Bariatrik cerrahiden sonraki iyileşme, laparoskopik teknikler ve cerrahi sonrası iyileşmeyi hızlandıran protokoller (ERAS) sayesinde önemli ölçüde gelişmiştir. Hem Gastrik Bypass hem de Gastrik Sleeve ameliyatları için hastanede kalış süresi genellikle bir ila iki gün civarındadır ve birçok durumda hastalar ameliyatın yapıldığı gün yürümeye başlayabilirler. Her iki prosedür de genellikle bir miktar karın rahatsızlığına neden olur, ancak çoğu hasta ağrının standart ilaçlarla iyi yönetildiğini bulur. Sleeve hastalarının ameliyat süresi biraz daha kısa olabilir, bu da daha az anestezi ve potansiyel olarak daha hızlı bir ilk iyileşme süreci sağlayabilir. Bununla birlikte, her iki grup da genellikle ilk birkaç gün boyunca benzer ağrı seviyeleri bildirir. Komplikasyon olmadığı sürece, birçok kişi iki ila dört hafta içinde normal işlere dönebilir. Fiziksel olarak zorlu işler için biraz daha fazla izin gerekebilir. Hem Gastrik Sleeve hem de Gastrik Bypass hastaları, berrak sıvılarla başlayıp tam sıvılar, ardından yumuşak yiyeceklere ilerleyerek nihayetinde daha geniş bir sağlıklı gıda yelpazesine dönen bir diyet aşamasını takip etmelidir. Her iki grup da iyileşmenin ilk aşaması geçtikten sonra genel yaşam kalitesinde dikkate değer bir artış yaşar. İnsanlar genellikle daha fazla enerji, daha az eklem ağrısı ve daha yüksek özgüven bildirmektedir. Yaşam kalitesi anketleri, ilk birkaç aydan sonra hem Gastrik Sleeve hem de Gastrik Bypass için genel fiziksel veya zihinsel sağlıkta önemli bir fark olmaksızın önemli gelişmeler göstermektedir. Ancak, Sleeve hastaları problemli reflü geliştirdiğinde bu, refah duygusunu olumsuz etkileyebilirken, kronik ülserasyonlar veya iç fıtıklarla mücadele eden bypass hastaları ayrı yaşam kalitesi zorluklarıyla karşılaşabilir.
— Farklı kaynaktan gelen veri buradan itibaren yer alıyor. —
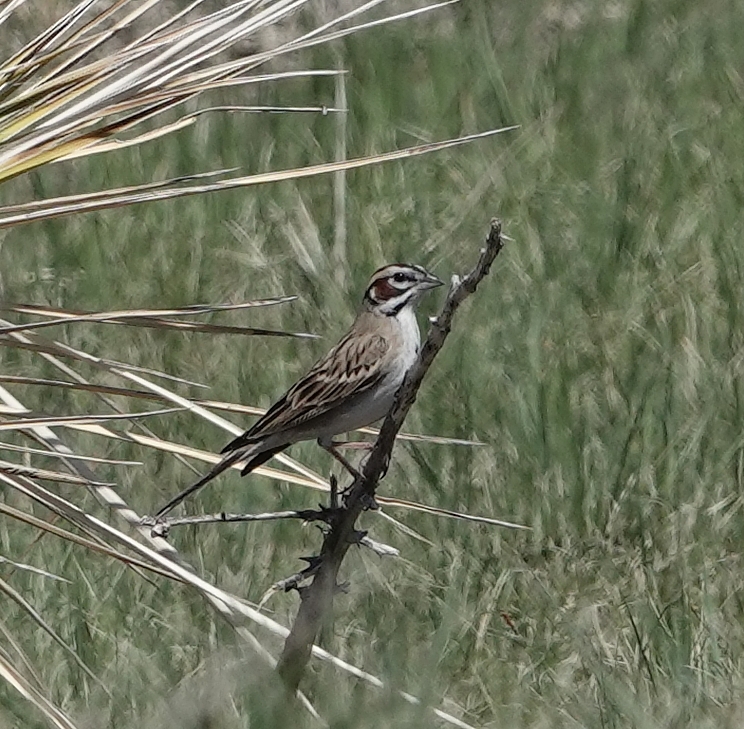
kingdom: Animalia
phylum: Chordata
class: Aves
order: Passeriformes
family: Passerellidae
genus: Chondestes
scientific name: Chondestes grammacus
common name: Lark sparrow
Gastrik Bypass ve Gastrik Sleeve'in Reoperasyon Oranları Farklı mı?
Birinci bariatrik işlemin ardından ikincil bir cerrahi müdahale, komplikasyonların yönetimi veya yetersiz kilo kaybı ya da şiddetli reflü nedeniyle bir prosedürün başka birine revize edilmesi gibi birçok nedenle gerekebilir. Yeniden ameliyat istatistiklerine gelince, yeniden ameliyatların nasıl sayıldığına ve neden gerçekleştiğine bağlı olarak veriler değişebilir. Mide Tüpü (Gastrik Sleeve) hastaları, ilaçların yönetemediği veya yeni başlayan kalıcı GERD geliştiğinde ya da önemli miktarda kilo alıp daha emici bir prosedür istediklerinde bazen Gastrik Bypass'a revizyon talep edebilirler. Aksine, Gastrik Bypass hastaları bazen bağırsak tıkanıklığı, iç fıtıklar veya mide ve bağırsak arasındaki cerrahi bağlantıda marjinal ülserler gibi sorunlar nedeniyle cerrahi müdahaleye ihtiyaç duyabilir. Bazı çalışmalar, Mide Tüpü'nün nihayetinde başka bir bariatrik prosedüre dönüştürülme olasılığının daha yüksek olabileceğini öne sürüyor. Diğerleri ise, Gastrik Bypass hastalarının komplikasyonlarla ilişkili daha sık yeniden ameliyatlarla karşılaştıklarını buluyor. Yıllar boyunca tüm yeniden ameliyat formlarını düşündüğümüzde, geniş ölçekli veriler genellikle iki grup arasında benzer oranlarda daha fazla cerrahiyi ortaya çıkarır, ancak farklı nedenlerle. Cerrahiden sonraki on yıl içerisinde birçok hasta tekrar ameliyata ihtiyaç duymaz, bu yüzden yeniden ameliyat oranları her iki prosedürde de hala azınlık bir sonuçtur. İkinci bir ameliyat gereksinimi, özellikle şiddetli reflüsü olan ve Mide Tüpü'nü seçen bireyler için veya bağırsak yeniden yönlendirmesiyle ilgili komplikasyonlarla karşılaşabilecek Gastrik Bypass'ı tercih edenler için akılda tutulması gereken bir ihtimaldir.